Gastkommentar zu neuen Technologien. Veröffentlicht am 16.11.2017 im Weser-Kurier
Die neuen digitalen Technologien sorgen nicht nur für einen wirtschaftlich-technologischen, sondern auch für einen Kulturwandel, findet Gastkommentator Wilfried Grunau.
Die Digitalisierung stellt uns, unsere Gesellschaft und die Arbeitswelt vor große Herausforderungen. Damit verbunden ist ein Transformationsprozess, der nicht rein wirtschaftlich-technologischer, sondern gesamtgesellschaftlicher Natur ist. Die spannende Herausforderung liegt dabei in der Frage, wie die digitale Transformation systematisch in die Gesellschaft implementiert werden kann.
Die neuen digitalen Technologien bieten grundlegend andere Dimensionen der Informationsverfügbarkeit und radikal neue Möglichkeiten der Vernetzung. Nicht umsonst wird in diesem Kontext von einer disruptiven Innovation gesprochen. Cloud Computing, Big Data, Sharing Economy, dezentrale und individualisierte Fertigungstechniken wie auch autonome Systeme stehen als Schlagwörter für diese Entwicklung.
Problemfelder der Digitalisierung
So weit, so gut – und ingenieurtechnisch sicherlich ein lösbares Unterfangen. Wenn da nicht noch ein paar weitere Problemfelder wären, die weniger die technische Seite, sondern vielmehr die Wechselwirkung auf die Sozialgesellschaft in den Vordergrund rücken.
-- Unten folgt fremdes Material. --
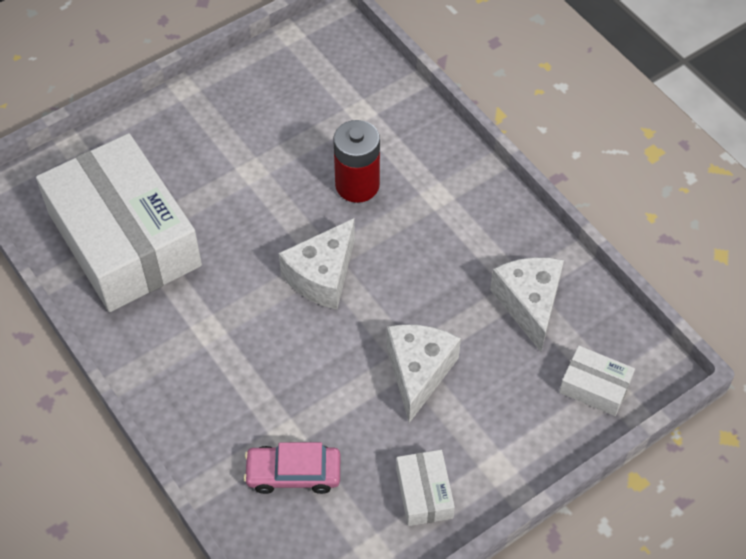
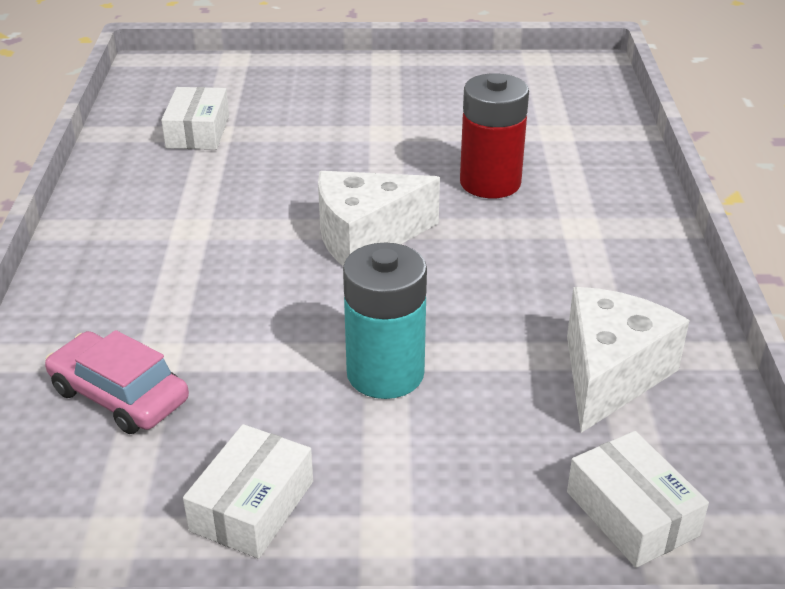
camera: 35 degrees right, 20 degrees down
white box [36,133,202,312] -> white box [161,87,229,150], size x0.40
white cheese [387,324,461,423] -> turquoise battery [343,242,427,399]

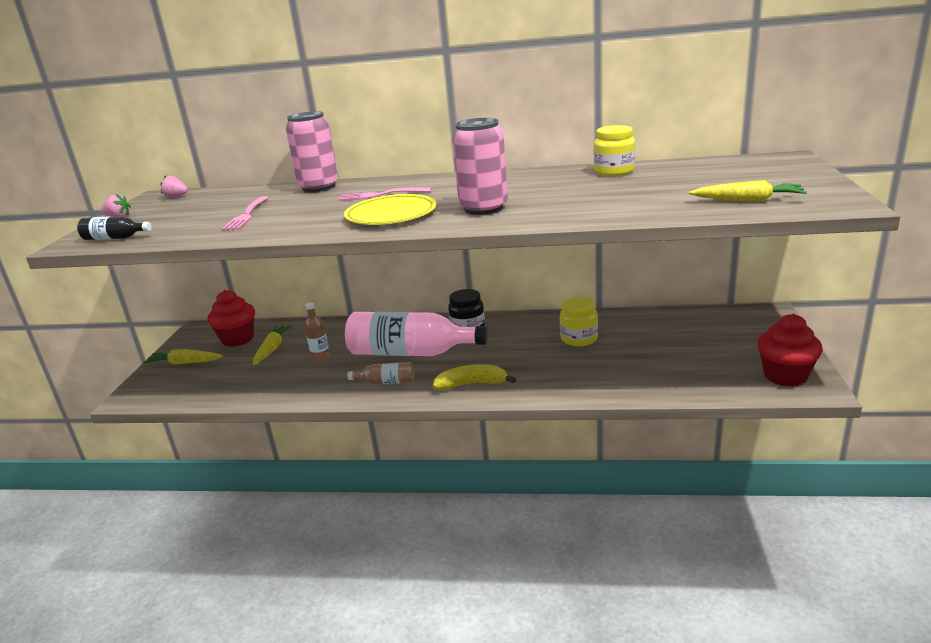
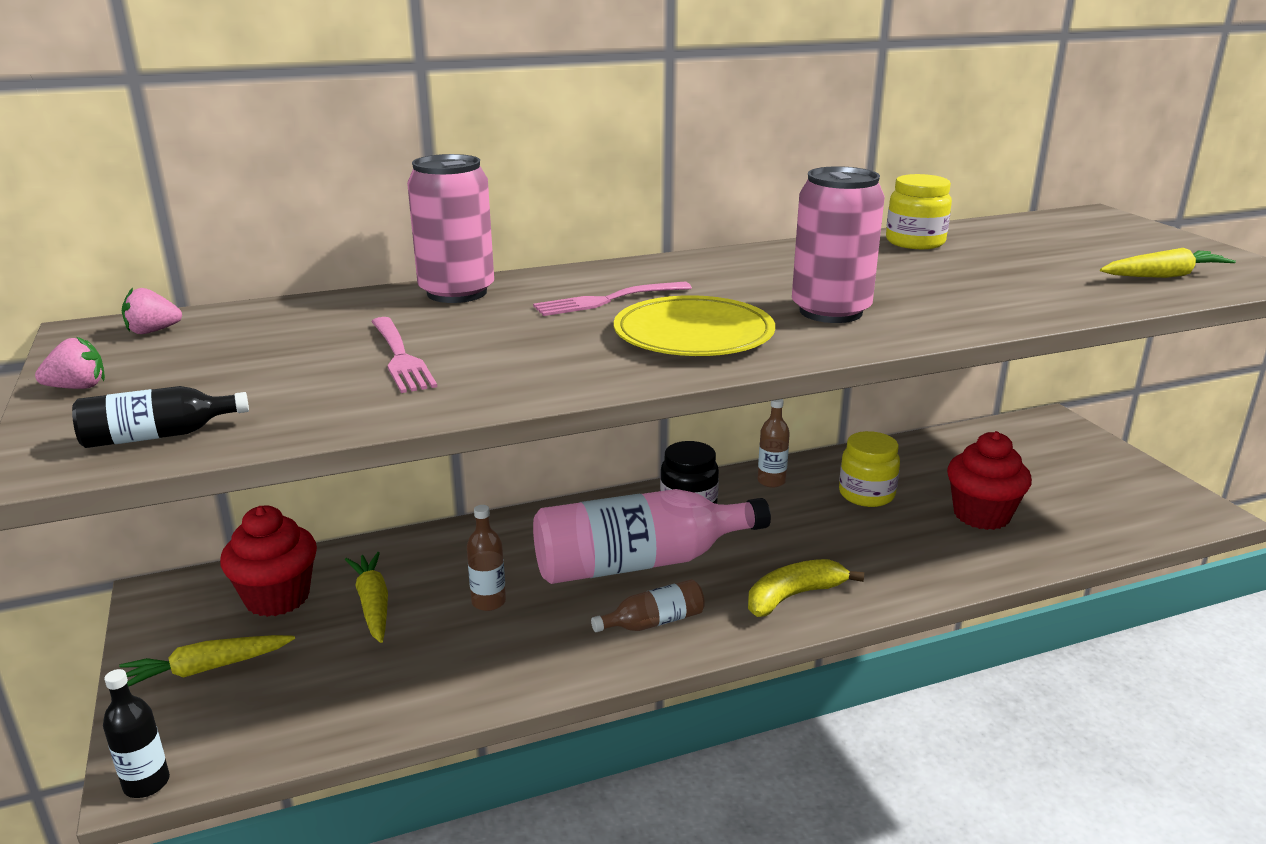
camera: 30 degrees left, 0 degrees up
red cupcake [757,314,823,387] -> red cupcake moved to [947,431,1032,530]
none -> black bottle [103,669,170,798]
none -> brown bottle [758,399,790,488]

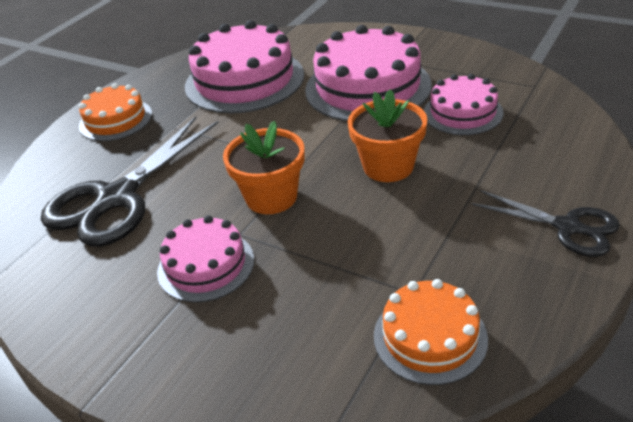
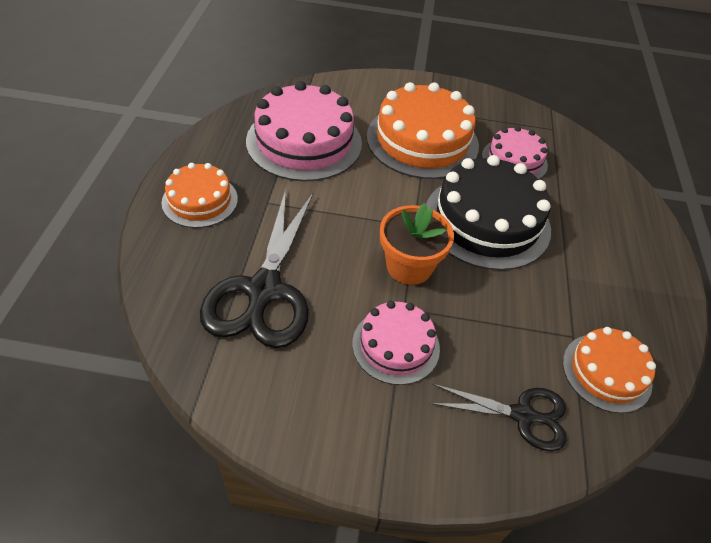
camera: 30 degrees left, 10 degrees up
pink cake [305,25,431,121] -> orange cake [367,82,479,179]
orange flower pot [348,89,427,182] -> black cake [426,155,551,270]
black scissors [471,190,620,257] -> black scissors moved to [430,384,567,451]

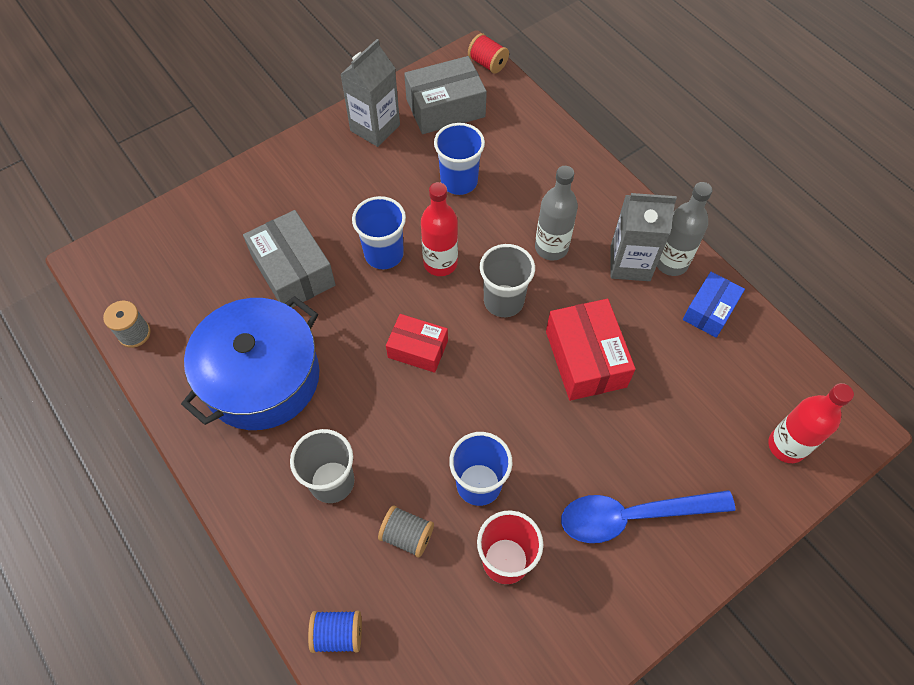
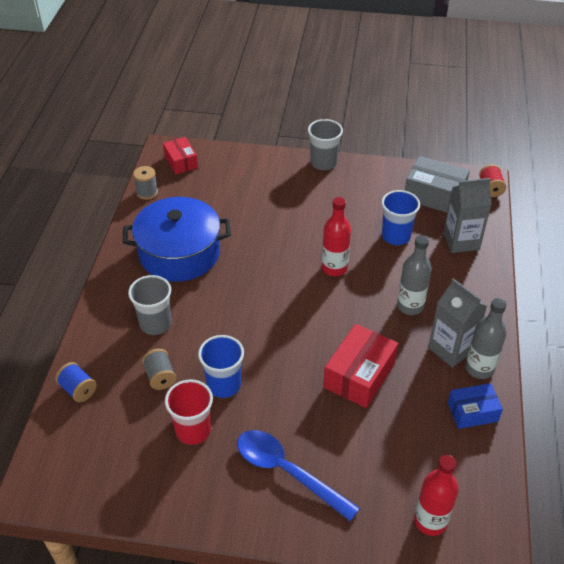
camera: 45 degrees right, 15 degrees down
grey box [243,210,336,308] -> none
grey carton [340,39,400,147] -> grey carton moved to [443,178,492,253]
blue cup [352,196,406,269] -> none
red box [386,314,448,373] -> red box moved to [163,137,198,174]
grey cup [480,244,535,317] -> grey cup moved to [308,119,343,170]

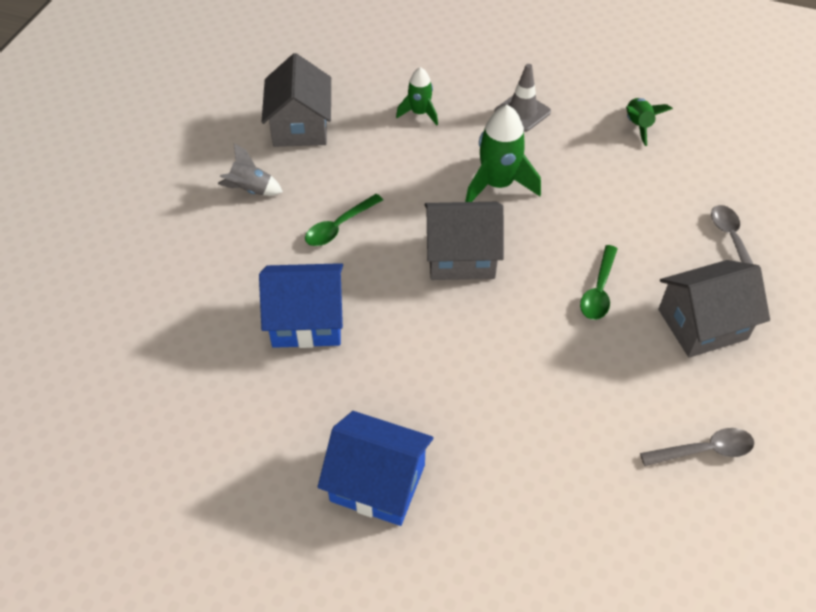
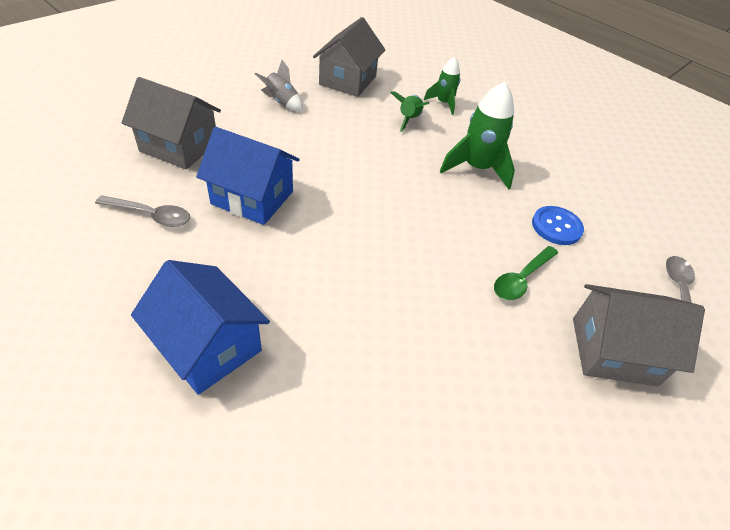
camera: 20 degrees right, 5 degrees down
green spoon [305,194,383,246] -> none
grey house [425,202,504,280] -> grey house moved to [121,77,221,169]
grey traffic cone [495,64,551,132] -> none
green rocket [626,98,673,146] -> green rocket moved to [390,91,429,132]
grey spoon [640,428,755,466] -> grey spoon moved to [95,195,190,227]
none -> blue button [532,206,584,245]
Hier geht es beispielsweise um Unternehmenskultur und Kompetenzen, es geht um Einstellungen und Verhaltensweisen – es geht um das, was Arbeit prägt.
Welche digitalen Kompetenzen müssen Menschen in der Arbeitswelt haben, welche müssen sie erwerben? Wie können Schulen, Hochschulen und Universitäten den Lernenden diese digitalen Kompetenzen vermitteln? Und wie verhindern wir, dass die Digitalisierung digitale Gewinner und Verlierer hervorbringt? Fest steht, dass digitale Kompetenzen heutzutage unerlässlich sind für mehr digitale Teilhabe – und damit auch für gesellschaftliche Teilhabe.
Digitalisierung ist kein isolierter Prozess
Die Digitalisierung bietet vielfältige Innovationschancen. Dies gilt für Wirtschaft, Verwaltung und Politik ebenso wie für die Gesellschaft als ganze. Für die digitale Transformation gibt es offensichtlich keine Standardlösung. Und: Digitalisierung ist kein isolierter Prozess. Sie funktioniert nicht ohne Treiber, die die komplexen Digitalisierungsprozesse sehen, verstehen und voranbringen.
Wer also Digitalisierung nur auf Technologien reduziert, liegt falsch. Nur wenige denken im Kontext von Digitalisierung auch an einen Kulturwandel. Dabei ist gerade dies die zwingende Voraussetzung für eine echte digitale Transformation. Man muss kein Digital Native sein, um die Chancen der Digitalisierung erfolgreich zu nutzen. Viel wichtiger ist es, die Herausforderung zu erkennen, sie anzunehmen, dem Umfeld eine Vision zu geben, den Wandel aktiv zu gestalten, zu evaluieren und in einem offenen, transparenten Dialog gegebenenfalls nachzujustieren.
Zur Person:
Unser Gastautor ist Geodät und seit 1993 Präsident des Verbandes Deutscher Vermessungsingenieure. Zudem ist er seit 2014 Präsident vom Zentralverband der Ingenieurvereine, einem Spitzenverband für Ingenieurverbände.